Shesh was associated with theatre from 1956 and remained associated throughout his life. While being appointed as the Chief Hindi Officer of State Bank of India in Mumbai, he continued to do playwriting and other creative work. He was also fluent in Marathi Language and also translated some marathi plays in hindi.

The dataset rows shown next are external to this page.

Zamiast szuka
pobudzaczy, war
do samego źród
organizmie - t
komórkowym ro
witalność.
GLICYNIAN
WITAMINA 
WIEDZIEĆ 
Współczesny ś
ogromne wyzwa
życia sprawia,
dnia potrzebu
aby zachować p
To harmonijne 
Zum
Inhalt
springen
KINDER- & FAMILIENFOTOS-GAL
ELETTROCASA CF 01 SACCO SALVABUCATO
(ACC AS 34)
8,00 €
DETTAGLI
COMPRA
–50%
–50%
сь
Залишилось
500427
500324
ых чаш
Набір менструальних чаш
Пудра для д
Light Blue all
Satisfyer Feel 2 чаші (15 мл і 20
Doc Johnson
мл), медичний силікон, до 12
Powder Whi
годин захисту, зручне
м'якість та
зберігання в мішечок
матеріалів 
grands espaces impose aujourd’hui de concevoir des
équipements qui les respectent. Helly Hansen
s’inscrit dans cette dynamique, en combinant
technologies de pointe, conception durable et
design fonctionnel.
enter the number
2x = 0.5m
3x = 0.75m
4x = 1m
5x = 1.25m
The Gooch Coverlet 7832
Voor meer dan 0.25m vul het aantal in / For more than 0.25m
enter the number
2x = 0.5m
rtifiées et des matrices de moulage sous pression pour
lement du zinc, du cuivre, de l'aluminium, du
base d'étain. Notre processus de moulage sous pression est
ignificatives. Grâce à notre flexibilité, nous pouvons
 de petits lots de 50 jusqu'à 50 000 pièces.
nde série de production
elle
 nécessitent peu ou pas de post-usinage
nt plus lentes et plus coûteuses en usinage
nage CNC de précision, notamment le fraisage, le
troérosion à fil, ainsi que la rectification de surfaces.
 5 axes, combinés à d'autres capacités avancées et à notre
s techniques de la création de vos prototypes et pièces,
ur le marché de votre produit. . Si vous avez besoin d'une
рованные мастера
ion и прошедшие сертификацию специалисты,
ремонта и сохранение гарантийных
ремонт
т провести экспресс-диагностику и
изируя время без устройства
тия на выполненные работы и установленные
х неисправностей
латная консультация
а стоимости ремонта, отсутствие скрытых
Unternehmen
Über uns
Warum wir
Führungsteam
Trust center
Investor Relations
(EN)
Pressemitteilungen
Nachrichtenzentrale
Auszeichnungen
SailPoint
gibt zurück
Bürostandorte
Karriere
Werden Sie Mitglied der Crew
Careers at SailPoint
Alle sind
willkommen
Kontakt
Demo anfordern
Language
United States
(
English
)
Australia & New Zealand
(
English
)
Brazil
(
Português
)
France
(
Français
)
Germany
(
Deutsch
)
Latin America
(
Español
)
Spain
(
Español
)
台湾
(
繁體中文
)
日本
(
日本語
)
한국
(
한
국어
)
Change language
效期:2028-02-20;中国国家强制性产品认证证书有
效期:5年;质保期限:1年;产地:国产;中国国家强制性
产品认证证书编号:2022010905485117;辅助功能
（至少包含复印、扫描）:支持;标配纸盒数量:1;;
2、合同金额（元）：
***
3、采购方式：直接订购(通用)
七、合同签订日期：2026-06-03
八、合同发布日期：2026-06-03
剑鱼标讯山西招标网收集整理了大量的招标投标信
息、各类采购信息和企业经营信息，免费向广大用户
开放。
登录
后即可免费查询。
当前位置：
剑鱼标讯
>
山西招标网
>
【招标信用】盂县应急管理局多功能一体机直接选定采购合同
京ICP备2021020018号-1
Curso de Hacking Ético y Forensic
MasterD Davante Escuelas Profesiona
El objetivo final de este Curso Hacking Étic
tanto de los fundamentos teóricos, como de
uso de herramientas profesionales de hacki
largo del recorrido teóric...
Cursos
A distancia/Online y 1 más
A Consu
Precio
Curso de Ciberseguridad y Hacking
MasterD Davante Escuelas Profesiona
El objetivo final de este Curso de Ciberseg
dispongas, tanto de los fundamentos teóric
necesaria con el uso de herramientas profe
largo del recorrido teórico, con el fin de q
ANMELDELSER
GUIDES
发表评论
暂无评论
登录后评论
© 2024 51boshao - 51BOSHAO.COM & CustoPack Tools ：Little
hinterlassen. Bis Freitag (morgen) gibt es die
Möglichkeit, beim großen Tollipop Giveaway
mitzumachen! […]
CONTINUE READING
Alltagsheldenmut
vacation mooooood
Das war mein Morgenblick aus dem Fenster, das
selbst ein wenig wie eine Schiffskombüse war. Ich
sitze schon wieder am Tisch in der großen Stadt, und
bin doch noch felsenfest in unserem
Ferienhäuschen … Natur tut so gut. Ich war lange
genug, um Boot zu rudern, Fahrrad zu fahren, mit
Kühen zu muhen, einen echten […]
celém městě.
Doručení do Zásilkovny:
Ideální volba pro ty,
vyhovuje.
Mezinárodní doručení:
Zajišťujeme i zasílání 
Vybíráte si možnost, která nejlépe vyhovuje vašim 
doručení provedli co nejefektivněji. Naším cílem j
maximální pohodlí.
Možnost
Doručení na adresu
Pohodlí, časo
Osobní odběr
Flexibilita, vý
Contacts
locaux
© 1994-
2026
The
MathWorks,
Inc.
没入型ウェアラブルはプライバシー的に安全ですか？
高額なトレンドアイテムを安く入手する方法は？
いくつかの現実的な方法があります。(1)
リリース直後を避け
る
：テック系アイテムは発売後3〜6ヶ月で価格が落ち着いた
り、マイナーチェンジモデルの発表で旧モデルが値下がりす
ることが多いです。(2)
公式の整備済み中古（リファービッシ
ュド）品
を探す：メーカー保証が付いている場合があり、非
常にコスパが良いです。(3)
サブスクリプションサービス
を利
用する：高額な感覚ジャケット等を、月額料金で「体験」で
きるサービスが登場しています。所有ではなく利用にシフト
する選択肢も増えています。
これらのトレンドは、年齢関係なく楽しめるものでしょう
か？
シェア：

Shesh died on 28 October 1981 in Srinagar, Jammu & Kashmir.

==Work==
===Films===

| Year | Film | Notes | Ref(s) |
|---|---|---|---|
| 1977 | Gharonda | Nominated- Filmfare Award for Best Story |  |
| 1979 | Dooriyaan | Won- Filmfare Award for Best Story |  |
| 2020 | Sragaal |  |  |

===Plays===

| Play | Ref(s) |
|---|---|
| Dard Ka Ilaaj |  |
| Afsarnama |  |
| Pratiksha |  |
| Panchatantra |  |
| Puliya |  |
| Chal Mere Kaddu Dummak Dummak |  |
| Bin Baati Ke Deep |  |
| Fandhi |  |
| Rakhtbeej |  |
| Bandhan Apne Apne |  |
| Ek Aur Dronacharya |  |
| Are! Mayavi Sarovar |  |
| Komal Gandhar |  |
| Chehre |  |
| Poster |  |
| Kajhuraho Ka Shipli |  |
| Badh Ka Paani: Chandan Ke Dweep |  |
| Gharoanda |  |
| Ratangrabha |  |
| Raakshas |  |
| Nayi Sabhyata: Naye Namune |  |
| Aadhi Raat Ke Baad |  |
| Chetna |  |
| Dharam Kurukshetra |  |
| Ek Saath Ke Gaatha |  |
| Murthikaar |  |
| Til Ka Tadh |  |
| Kaaljayi |  |

==Awards and honors==

| Year | Award | Category | Work | Result | Ref(s) |
| 1978 | Filmfare Award | Best Story | Gharaonda | Nominated |  |
| 1980 | Dooriyaan | Won |  |

Shesh was honored with the Aashirwaad Award by the government of Madhya Pradesh for his plays Gharaonda and Dooriyaan.